The other two witnesses in Gunasegaran’s case have long been in police custody. No one seems to know how they are or what they might be going through — they live in that dark world, one that so few of us can peer into. Thinking about this fills me with dread.
This far, no further
I am not exaggerating or trying to play dramatic hero when I say that we (kita, not kami) could be all that separates Selvachandran, Ravi and Suresh from Gunasegaran’s fate.
I have seen first hand how public pressure stays the hand of excess on the part of the cops — how it saved me from meeting the fate of Mr Tung Ket Ming.
I know there’s a lot competing for our attention right now — by-elections, mega towers, natural disasters, and even the death of Paul the octopus. It is our heavy-hearted plea that you’ll still manage to spare just a bit of your time to write about this, tell your friends and family about what is happening and join our gathering in two days.

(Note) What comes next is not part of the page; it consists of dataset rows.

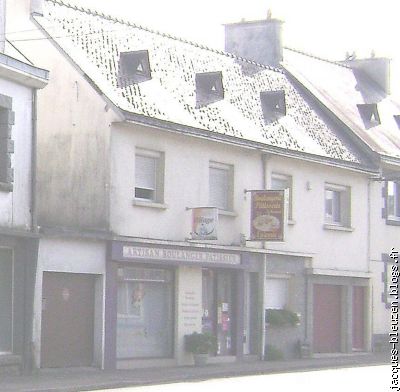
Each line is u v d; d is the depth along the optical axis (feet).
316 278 115.55
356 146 124.67
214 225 95.25
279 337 110.32
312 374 90.22
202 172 99.45
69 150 91.15
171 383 79.10
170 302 97.30
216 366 96.53
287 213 103.60
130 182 91.30
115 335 89.56
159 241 93.25
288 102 122.21
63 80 91.61
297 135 115.03
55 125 91.97
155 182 94.73
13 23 93.61
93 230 87.56
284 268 111.14
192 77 106.73
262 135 107.65
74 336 86.38
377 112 134.00
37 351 81.61
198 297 99.81
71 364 86.02
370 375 88.58
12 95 79.30
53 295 84.43
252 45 131.75
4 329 78.69
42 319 83.25
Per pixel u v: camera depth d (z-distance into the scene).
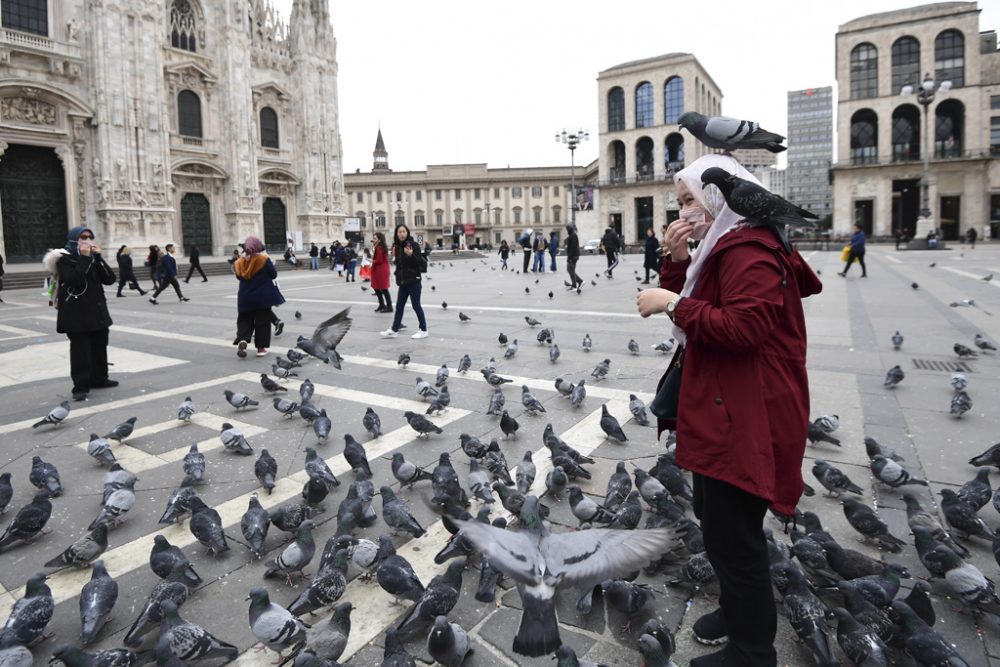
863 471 4.75
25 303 20.72
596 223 79.94
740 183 2.30
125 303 19.53
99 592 3.15
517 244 106.94
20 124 33.62
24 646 2.92
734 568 2.40
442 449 5.56
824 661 2.60
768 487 2.26
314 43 51.31
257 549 3.71
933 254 37.19
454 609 3.23
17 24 33.62
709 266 2.44
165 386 8.15
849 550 3.31
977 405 6.23
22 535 3.96
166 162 39.31
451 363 9.00
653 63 74.38
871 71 63.69
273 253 49.78
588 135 51.19
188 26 43.03
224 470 5.21
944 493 3.84
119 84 36.88
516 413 6.50
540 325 12.22
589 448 5.45
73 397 7.61
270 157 49.19
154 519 4.39
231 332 12.86
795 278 2.42
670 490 4.24
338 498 4.64
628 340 10.35
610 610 3.20
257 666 2.88
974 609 3.06
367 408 6.44
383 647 3.00
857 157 66.06
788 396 2.35
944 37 60.94
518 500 3.99
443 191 106.69
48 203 35.56
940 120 62.91
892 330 10.56
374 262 15.08
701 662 2.61
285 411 6.45
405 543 3.96
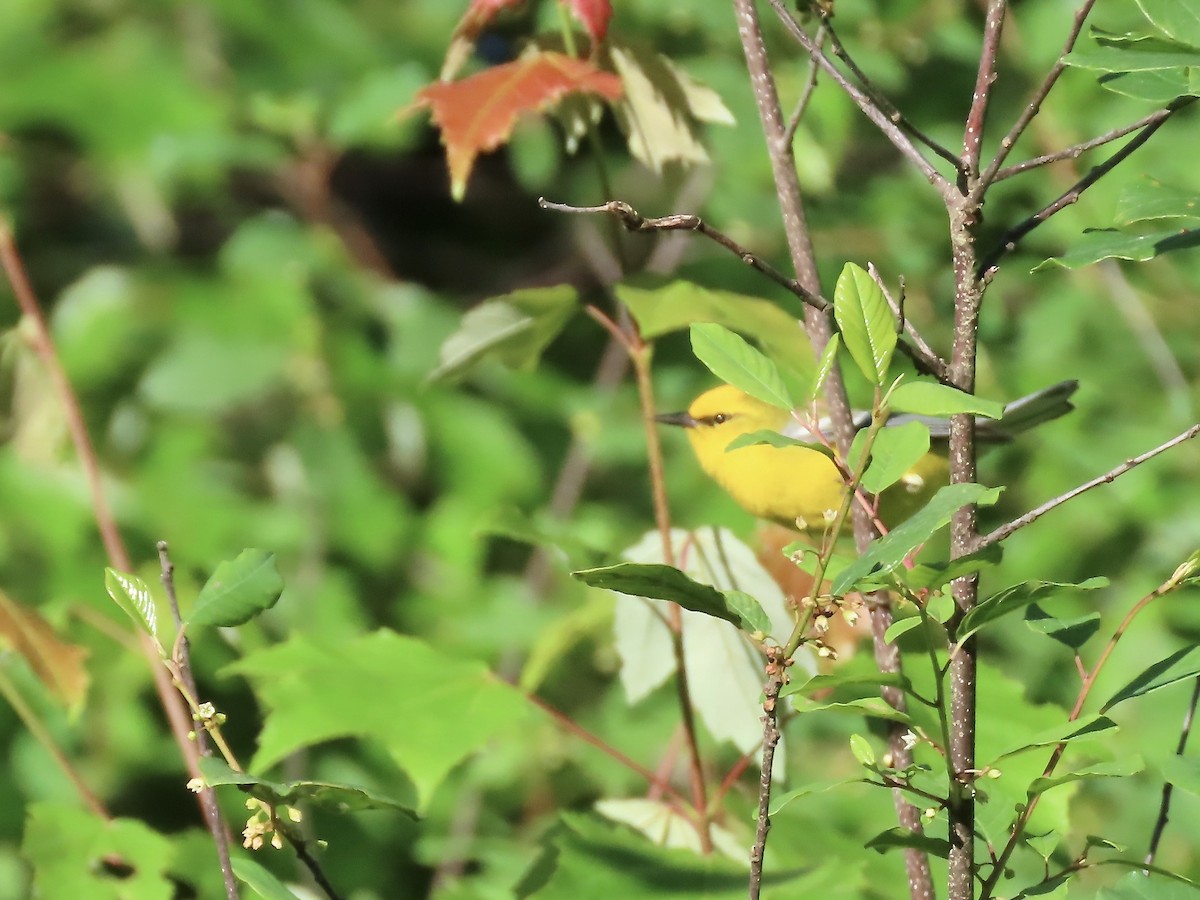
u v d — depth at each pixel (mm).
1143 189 4547
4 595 6320
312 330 11625
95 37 12492
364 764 10820
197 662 9656
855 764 9609
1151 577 12039
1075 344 12992
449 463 11945
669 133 6328
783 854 6461
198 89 12367
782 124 5699
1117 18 12617
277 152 12352
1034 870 7270
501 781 10664
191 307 11609
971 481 4379
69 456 10375
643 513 12578
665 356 13523
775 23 12445
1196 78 4207
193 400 11117
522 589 11797
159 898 5844
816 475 7605
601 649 10227
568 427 13094
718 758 10273
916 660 6000
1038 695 11391
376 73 12539
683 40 12844
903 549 3502
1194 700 4613
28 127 12281
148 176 12125
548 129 13805
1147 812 10375
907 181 13617
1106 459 12375
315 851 10289
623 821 6363
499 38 13109
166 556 4262
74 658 6344
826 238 13320
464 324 6312
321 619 10883
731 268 13141
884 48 12961
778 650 3689
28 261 12211
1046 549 12133
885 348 3580
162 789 10219
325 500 11320
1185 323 13430
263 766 5984
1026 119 4312
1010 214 13070
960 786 3947
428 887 10750
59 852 5867
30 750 9805
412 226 15977
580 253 15531
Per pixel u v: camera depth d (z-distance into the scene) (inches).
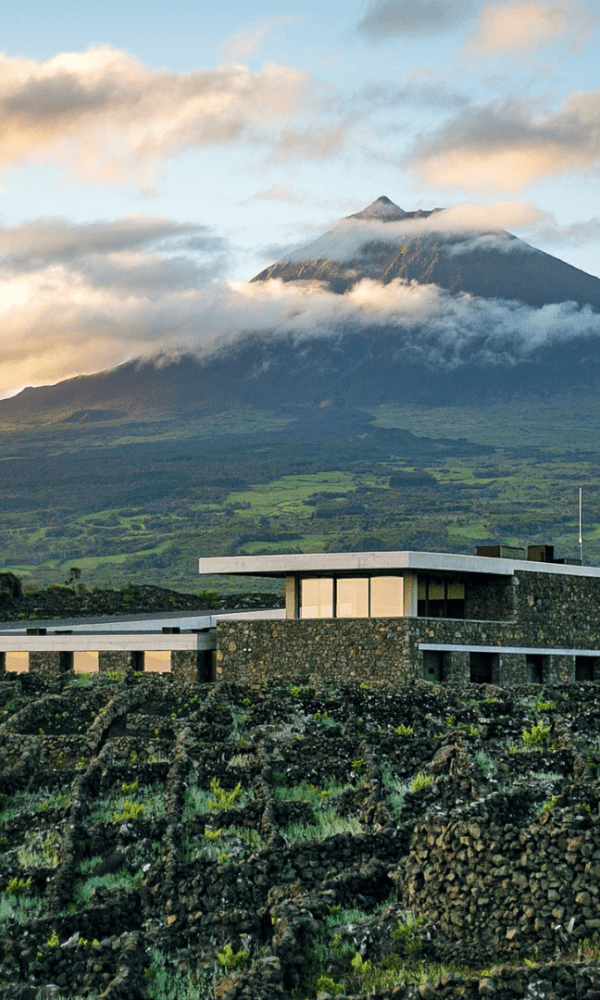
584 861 1362.0
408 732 2132.1
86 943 1429.6
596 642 2970.0
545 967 1181.7
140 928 1545.3
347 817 1829.5
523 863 1389.0
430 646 2544.3
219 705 2357.3
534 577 2812.5
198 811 1873.8
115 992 1305.4
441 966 1353.3
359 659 2549.2
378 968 1358.3
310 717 2283.5
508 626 2723.9
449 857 1448.1
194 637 2731.3
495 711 2208.4
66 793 2031.3
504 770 1889.8
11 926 1499.8
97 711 2389.3
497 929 1373.0
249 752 2080.5
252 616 2989.7
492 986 1170.6
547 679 2824.8
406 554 2534.5
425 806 1796.3
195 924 1505.9
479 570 2664.9
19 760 2154.3
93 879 1679.4
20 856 1761.8
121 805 1939.0
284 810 1818.4
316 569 2618.1
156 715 2365.9
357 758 2018.9
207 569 2721.5
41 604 4909.0
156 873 1621.6
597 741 2007.9
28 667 2874.0
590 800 1621.6
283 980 1317.7
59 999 1334.9
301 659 2603.3
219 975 1375.5
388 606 2605.8
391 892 1545.3
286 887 1562.5
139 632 3070.9
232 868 1592.0
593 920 1330.0
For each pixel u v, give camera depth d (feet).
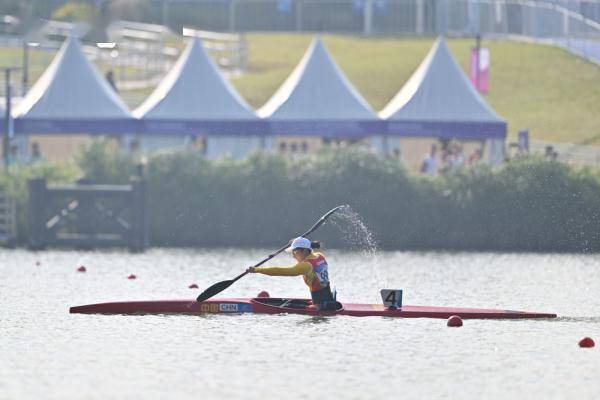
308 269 353.10
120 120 652.89
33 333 325.62
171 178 637.71
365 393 262.06
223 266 523.29
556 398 259.19
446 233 633.61
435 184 635.66
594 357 300.20
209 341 314.96
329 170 636.48
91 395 258.37
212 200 637.30
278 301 360.28
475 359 296.71
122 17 508.12
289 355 298.56
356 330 331.36
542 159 639.76
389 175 634.84
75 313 358.23
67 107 655.76
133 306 359.66
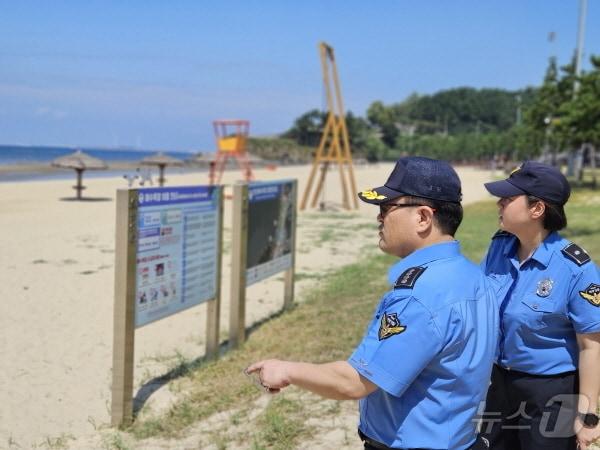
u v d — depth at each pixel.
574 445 2.64
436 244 2.01
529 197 2.61
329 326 6.83
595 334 2.51
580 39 31.28
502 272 2.76
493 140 93.50
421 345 1.84
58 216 17.78
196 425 4.48
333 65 21.47
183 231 5.30
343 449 3.95
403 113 173.12
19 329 6.83
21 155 106.38
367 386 1.89
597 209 20.78
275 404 4.67
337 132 21.94
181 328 7.10
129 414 4.59
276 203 7.19
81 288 8.86
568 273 2.56
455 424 1.93
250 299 8.55
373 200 2.06
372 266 10.70
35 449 4.20
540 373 2.63
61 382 5.40
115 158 119.19
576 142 27.14
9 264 10.52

On Saturday morning, October 30 at 10am, some concerned citizens will be gathering at the Bukit Aman police headquarters at the Lake Gardens entrance to stand with Mrs Saraswathy, Mrs Ganga Gowry, and many others.
We stand with them not to incite blind hatred against the men and women tasked to protect us, but simply because we can no longer stand idly by as our brothers and sisters are beaten and dying.
I know it’s a lot to ask of your Saturday morning, but I really do hope you’ll come and show them they are not alone. Come early, enjoy a fresh morning walk, and help make sure a few less fortunate Malaysians may one day be able to enjoy that same walk, free from any violation of their most basic human rights.
Saraswathy and her children were forced to see something no human should ever have to see. If we do not take enough effort to show we care and that we will not suffer such evil in our midst, they — or others like them who we have not met yet — may have to feel what Ganga Gowry, Teoh Beng Hock’s family, Aminulrasyid’s parents, and so many more have felt.